В притихшем зале лилась печальная, за сердце берущая мелодия. Энрико играл самозабвенно, с закрытыми глазами, раскачиваясь из стороны в сторону, играл, сколько мог судить Лазаренко, как искусный музыкант. Так же неожиданно мелодия оборвалась. Труцци легким прыжком вскочил на барьер и, поворачиваясь по сторонам, стал сзывать нетерпеливым жестом всех к себе — скорей, скорей! Виталию даже с верхотуры, куда он забрался, было видно, как блестят его живые глаза, каким вдохновением осветилось лицо, ставшее еще красивее. Улыбаясь, режиссер взял за руку стройную артисточку, а может, балерину, и потянул в манеж, объясняя громким, возбужденным голосом, как ей следует вести себя в сцене радостного известия о свадьбе. Не надеясь на слова, режиссер с увлечением стал играть этот эпизод за нее, перейдя в порыве ликующего счастья на удалую, неистовую пляску перед смущенной барышней, при этом он страстно выпевал сумасшедшую тарантеллу и звучно щелкал пальцами над головой.

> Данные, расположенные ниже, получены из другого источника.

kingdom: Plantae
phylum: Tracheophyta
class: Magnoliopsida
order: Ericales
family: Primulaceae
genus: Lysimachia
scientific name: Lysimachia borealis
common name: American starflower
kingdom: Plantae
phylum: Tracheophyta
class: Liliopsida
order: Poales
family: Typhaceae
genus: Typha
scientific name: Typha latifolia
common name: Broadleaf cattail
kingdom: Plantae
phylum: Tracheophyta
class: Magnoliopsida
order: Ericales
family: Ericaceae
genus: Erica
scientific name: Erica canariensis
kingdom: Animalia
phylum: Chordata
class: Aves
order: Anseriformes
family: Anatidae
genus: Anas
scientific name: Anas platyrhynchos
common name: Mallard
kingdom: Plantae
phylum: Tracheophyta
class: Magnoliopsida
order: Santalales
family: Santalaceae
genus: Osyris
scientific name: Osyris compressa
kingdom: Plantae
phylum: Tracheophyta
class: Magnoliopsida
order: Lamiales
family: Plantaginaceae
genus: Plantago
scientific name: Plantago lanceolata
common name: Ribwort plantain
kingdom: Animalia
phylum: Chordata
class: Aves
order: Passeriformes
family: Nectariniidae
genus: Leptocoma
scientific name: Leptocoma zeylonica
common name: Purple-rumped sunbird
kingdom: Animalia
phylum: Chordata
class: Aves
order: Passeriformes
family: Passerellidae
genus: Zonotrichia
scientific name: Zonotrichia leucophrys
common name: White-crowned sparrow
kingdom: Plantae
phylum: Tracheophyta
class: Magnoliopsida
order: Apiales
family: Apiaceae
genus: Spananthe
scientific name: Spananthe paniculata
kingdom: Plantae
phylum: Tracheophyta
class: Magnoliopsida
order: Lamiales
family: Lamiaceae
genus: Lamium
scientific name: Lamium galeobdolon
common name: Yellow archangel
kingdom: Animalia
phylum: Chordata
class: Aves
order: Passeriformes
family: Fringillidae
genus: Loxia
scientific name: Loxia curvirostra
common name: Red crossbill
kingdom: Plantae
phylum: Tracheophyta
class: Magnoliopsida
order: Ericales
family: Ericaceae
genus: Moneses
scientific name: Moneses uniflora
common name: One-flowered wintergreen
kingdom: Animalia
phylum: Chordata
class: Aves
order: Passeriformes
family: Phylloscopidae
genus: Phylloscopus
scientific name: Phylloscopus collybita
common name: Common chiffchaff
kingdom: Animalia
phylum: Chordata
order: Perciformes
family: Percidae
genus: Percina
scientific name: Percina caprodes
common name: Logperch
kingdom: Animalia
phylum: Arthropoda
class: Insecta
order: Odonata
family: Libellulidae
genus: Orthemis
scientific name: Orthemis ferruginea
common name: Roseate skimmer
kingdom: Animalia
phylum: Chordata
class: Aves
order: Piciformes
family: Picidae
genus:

Сцена сменялась сценой, уходили одни артисты и появлялись другие, а неутомимый режиссер все репетировал и репетировал. «Подумать, сколько энергии в человеке!» Лазаренко не терпелось и самому включиться в работу с таким интересным человеком. Он увидел: на арену въехали несколько всадников, в руках у каждого посверкивал меч. Помощник что-то сказал режиссеру, и тот, вспорхнув на барьер, захлопал в ладоши, требуя тишины. Труцци выискивал глазами кого-то и, заметив Лазаренко, спросил нетерпеливо:

— В ученье были у Сура? Ах нет,— поправился он,— у Котликовых. Вольтиж, значит, ездите?— Труцци окинул новичка с ног до головы быстрым оценивающим взглядом и распорядился:

— Пусть выдадут саблю. Какая лошадь свободна? Берейтор крикнул:

— Орлик!

— В манеж!..

Вот так, с места в карьер Лазаренко влился в большую дружную труппу цирка Труцци, с которым теперь будет связан без малого целый год.

Энрико Труцци было десять лет, когда родители привезли его в Россию. Сейчас владельцу крупного циркового дела, режиссеру, дрессировщику, первоклассному Жонглеру на Лошади—* уже сорок, и, хотя стал уже немного тучнеть и посеребрилась голова, не утратил юношеского жара и увлеченности. Энергичен, словоохотлив, он частенько пускался в рассуждения об искусстве, умел детально пересказать номера знаменитых комиков; мог во время репетиции, выведенный из себя очередной неудачей артиста, разразиться страстной филиппикой против бездарностей, которые лезут в манеж. От него Лазаренко впервые услышал об итальянском народном театре — комедии дель арте. А вскоре понял, что Энрико и в клоунской кухне разбирается до тонкости, и ощутил острую потребность сблизиться с таким знатоком. Он не пропускал ни одной репетиции, ни одного занятия, жадно впитывал все замечания. Виталия тянуло к Труцци, он выискивал любую возможность быть рядом. Повторилось, в сущности, то, что было с Дуровым: Виталий подкарауливал Энрико, когда тот направлялся из дому или домой, и, шагая рядом, задавал вопросы. И Труцци охотно делился с парнем, таким усердным и любознательным, которого уже привык постоянно видеть рядом, точно свою тень.

— Я буду учить вас буффонить в итальянском вкусе. Это значит,- разъяснил Труцци,— делать смех естественно, свободно, искренно, как поет соловей.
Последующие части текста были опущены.